Eşref Bitlis’in düştüğü uçakla da uçtum ben. O günün hava şartları. Şeffaf olunmadığı vakit komplo teorileri ortaya çıkıyor. Pilot nöbetçiydi. Yorgun ve dinlenmeye gitmesi gerekirken uçuşa gidiyor. Bizim öbür bir sabotaja muhtaçlığımız olmuyor biz kendi kendimizi sabote ediyoruz. Yüzbaşı o helikopterin kumandanıdır. Yüzbaşının “uçuşa uygun hava olmadığını” rahatlıkla söyleyebileceği bir inisiyatif olursa kazalar önlenir. Askerlik bu üzere tabirlerin belirtilmesini engelleyebilir.
Sadece ‘hava bulutluydu’, ‘kar yağıyordu’, ‘pilot alçak irtifadan uçuyordu’, dersek buna neden olan süreçler tekrar tıpkı kazaları meydana getirir.

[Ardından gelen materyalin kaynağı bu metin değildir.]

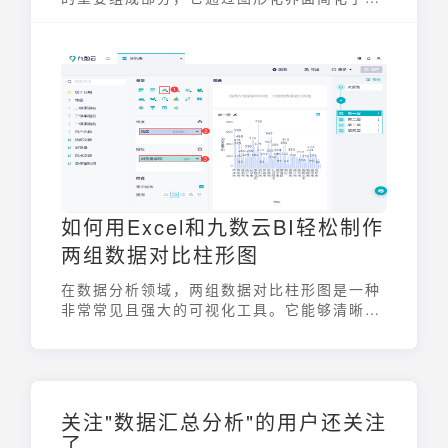
MySQL数据库的管理和维护工作。这类工具
通常提供数据建模、SQL查询执行、数据编辑
以及用户权限管理等功能，极大地方便了开发
者和数据库管理员的操作，降低了MySQL使
用的门槛。选择合适的开源mysql可视化管理
工具对于提高工作效率至关重要。
如何用Excel和九数云BI轻松制作
两组数据对比柱形图
在数据分析领域，两组数据对比柱形图是一种
非常常见且强大的可视化工具。它能够清晰地
展示两组相关数据之间的差异和趋势，帮助我
们快速发现问题、做出决策。无论是比较不同
产品的销售额、不同地区的业绩表现，还是分
析不同时间段的用户增长情况，两组数据对比
柱形图都能发挥重要作用。本文将详细介绍如
关注"数据汇总分析"的用户还关注
何使用Excel和FineBI这两款工具，轻松制作
了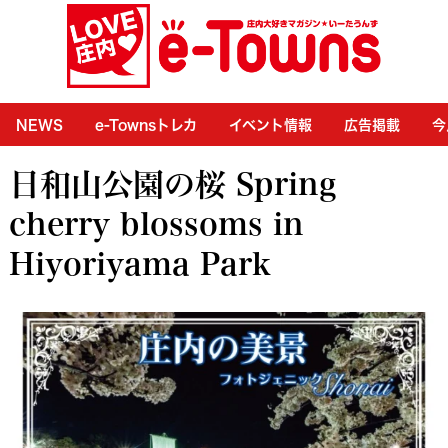
NEWS
e-Townsトレカ
イベント情報
広告掲載
今
日和山公園の桜 Spring
cherry blossoms in
Hiyoriyama Park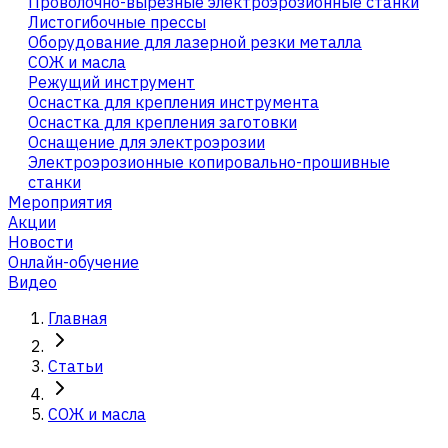
Проволочно-вырезные электроэрозионные станки
Листогибочные прессы
Оборудование для лазерной резки металла
СОЖ и масла
Режущий инструмент
Оснастка для крепления инструмента
Оснастка для крепления заготовки
Оснащение для электроэрозии
Электроэрозионные копировально-прошивные
станки
Мероприятия
Акции
Новости
Онлайн-обучение
Видео
Главная
Статьи
СОЖ и масла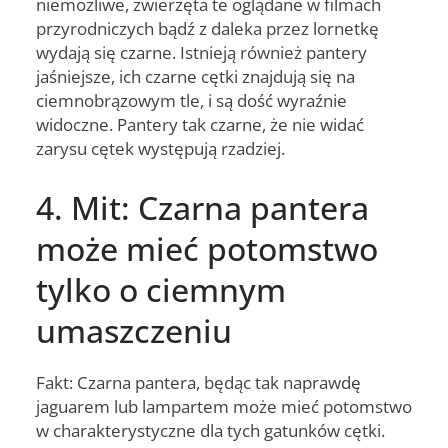
niemożliwe, zwierzęta te oglądane w filmach
przyrodniczych bądź z daleka przez lornetkę
wydają się czarne. Istnieją również pantery
jaśniejsze, ich czarne cętki znajdują się na
ciemnobrązowym tle, i są dość wyraźnie
widoczne. Pantery tak czarne, że nie widać
zarysu cętek występują rzadziej.
4. Mit: Czarna pantera
może mieć potomstwo
tylko o ciemnym
umaszczeniu
Fakt: Czarna pantera, będąc tak naprawdę
jaguarem lub lampartem może mieć potomstwo
w charakterystyczne dla tych gatunków cętki.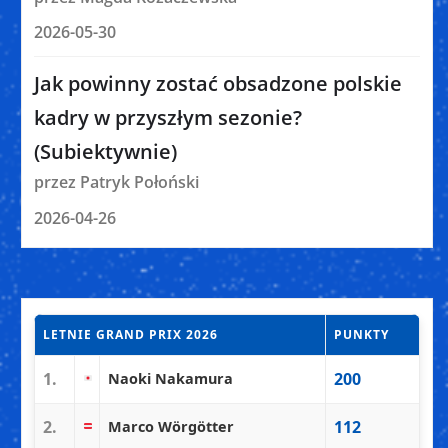
2026-05-30
Jak powinny zostać obsadzone polskie
kadry w przyszłym sezonie?
(Subiektywnie)
przez Patryk Połoński
2026-04-26
LETNIE GRAND PRIX 2026
PUNKTY
1.
200
Naoki Nakamura
2.
112
Marco Wörgötter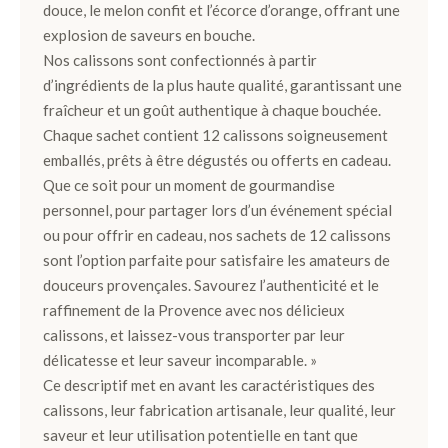
douce, le melon confit et l’écorce d’orange, offrant une
Ballotins
explosion de saveurs en bouche.
de
Nos calissons sont confectionnés à partir
Chocolats
d’ingrédients de la plus haute qualité, garantissant une
Box
fraîcheur et un goût authentique à chaque bouchée.
et
Chaque sachet contient 12 calissons soigneusement
Panier
emballés, prêts à être dégustés ou offerts en cadeau.
Que ce soit pour un moment de gourmandise
Coffrets
personnel, pour partager lors d’un événement spécial
de
ou pour offrir en cadeau, nos sachets de 12 calissons
plantation
sont l’option parfaite pour satisfaire les amateurs de
douceurs provençales. Savourez l’authenticité et le
Gourmand
raffinement de la Provence avec nos délicieux
calissons, et laissez-vous transporter par leur
Chocolat
délicatesse et leur saveur incomparable. »
Noir
Ce descriptif met en avant les caractéristiques des
calissons, leur fabrication artisanale, leur qualité, leur
Chocolat
saveur et leur utilisation potentielle en tant que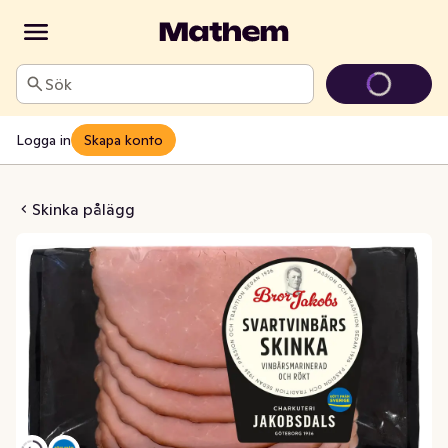
Sök
Logga in
Skapa konto
 Svartvinbärsskinka
Skinka pålägg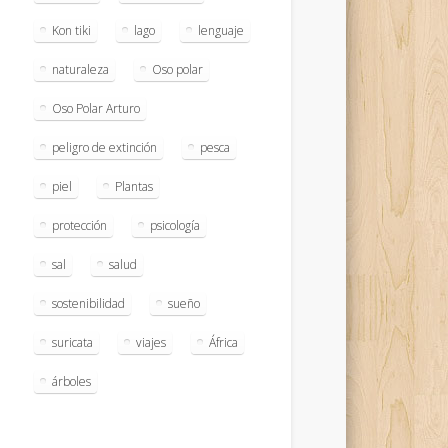
Kon tiki
lago
lenguaje
naturaleza
Oso polar
Oso Polar Arturo
peligro de extinción
pesca
piel
Plantas
protección
psicología
sal
salud
sostenibilidad
sueño
suricata
viajes
África
árboles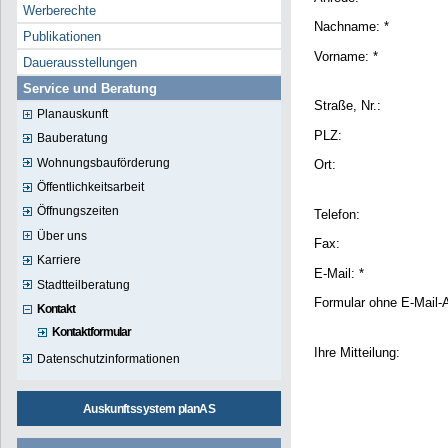
Werberechte
Nachname: *
Publikationen
Vorname: *
Dauerausstellungen
Service und Beratung
Straße, Nr.:
Planauskunft
PLZ:
Bauberatung
Wohnungsbauförderung
Ort:
Öffentlichkeitsarbeit
Öffnungszeiten
Telefon:
Über uns
Fax:
Karriere
E-Mail: *
Stadtteilberatung
Formular ohne E-Mail-
Kontakt
Kontaktformular
Ihre Mitteilung:
Datenschutzinformationen
Auskunftssystem planAS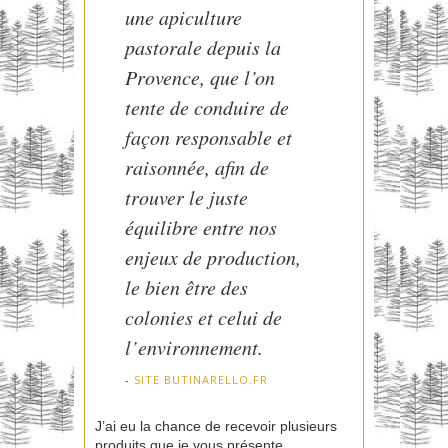
une apiculture
pastorale depuis la
Provence, que l’on
tente de conduire de
façon responsable et
raisonnée, afin de
trouver le juste
équilibre entre nos
enjeux de production,
le bien être des
colonies et celui de
l’environnement.
SITE BUTINARELLO.FR
J’ai eu la chance de recevoir plusieurs
produits que je vous présente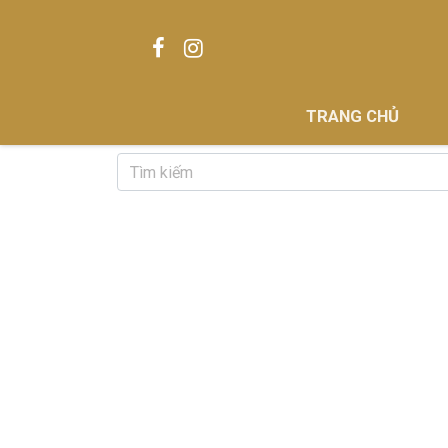
TRANG CHỦ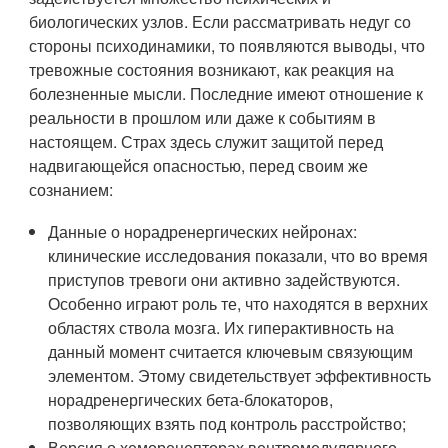
биологических узлов. Если рассматривать недуг со
стороны психодинамики, то появляются выводы, что
тревожные состояния возникают, как реакция на
болезненные мысли. Последние имеют отношение к
реальности в прошлом или даже к событиям в
настоящем. Страх здесь служит защитой перед
надвигающейся опасностью, перед своим же
сознанием:
Данные о норадренергических нейронах:
клинические исследования показали, что во время
приступов тревоги они активно задействуются.
Особенно играют роль те, что находятся в верхних
областях ствола мозга. Их гиперактивность на
данный момент считается ключевым связующим
элементом. Этому свидетельствует эффективность
норадренергических бета-блокаторов,
позволяющих взять под контроль расстройство;
Версия о хеморецепторах вентромедулярного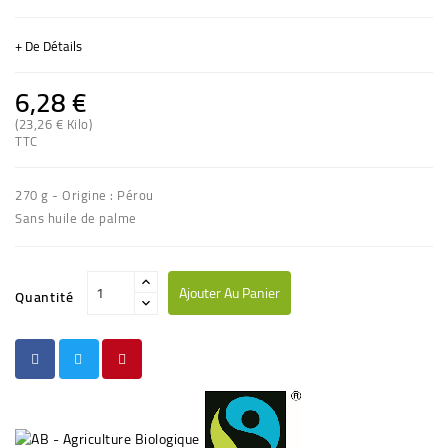
+ De Détails
6,28 €
(23,26 € Kilo)
TTC
(2 avis)
270 g - Origine : Pérou
Sans huile de palme
Ajouter Au Panier
Quantité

Muhsin Yazıcıoğlu hatırlatması
Muhsin Yazıcıoğlu’nun kazasında da tıpkı durum vardı. O cins bir helikopterin o rotada o havada uçmaması gerekirdi. Daha sonra komplo teorileri türetildi. Neden bu kadar ağır Türk Silahlı Kuvvetleri. Yoğunluk yorgunluğu getirir. Pilot eksiklerimizin olduğu biliniyor. 15 Temmuz’dan sonra pilot eksikleri arttı. Helikopterin emniyetinden sorumlu olan pilot olmalı. Buralarında araştırılması gerekli. Her biri olasılıktır. Bunları sorgulamazsak tıpkı direğe çarpar çarpar dururuz.
“Helikopterin yükü 21 kişiyi taşıyabilir” denilse de azamî kişi sayısı budur. Beraberinde teçhizat da bulunacaktır. Helikopterin iniş kalkış yapacağı arazi rakımı yükseldikçe – havanın yoğunluğu düştüğü için – helikopterin taşıyacağı yükte düşer.
Ağırlık bu cins şeyleri tesirler. Helikopterin en kıymetli özelliği de planlı iniş yapılmıyorsa ana motorun yapacağı anafor yerdeki karları havaya kaldırarak görüşü maniler. Bunları dikkate alarak inceleyecektir heyet. Kamuoyun bu kaza raporunu takip etmeli. Hepimizin sorunu bu yalnızca Kara Kuvvetlerin ders çıkarması değildir.
Siyasi maksatlar için kullanılacağından korkuyorum
Dün kimi şeyler duydum. Büsbütün siyasi hedefler için kullanılacağından korkuyorum. “Birlik ve beraberlikle bu günleri aşacağımızın” iletisini veriyorlar. Bu kazanın birlik ve beraberlikle ne ilgisi var. Bu kazanın nedenine odaklanmıyoruz. Bu bahisleri birbirine karıştırıyoruz.
Kendi topraklarımız üzerinde inançlı değiliz. O kadar çok düşmanımız var ki. Askeri hareketliliğimizin çok olması yorgunluğu artıyor. Barışı düşünmemiz gerekli. Bu cins riskleri de artıran bence bu.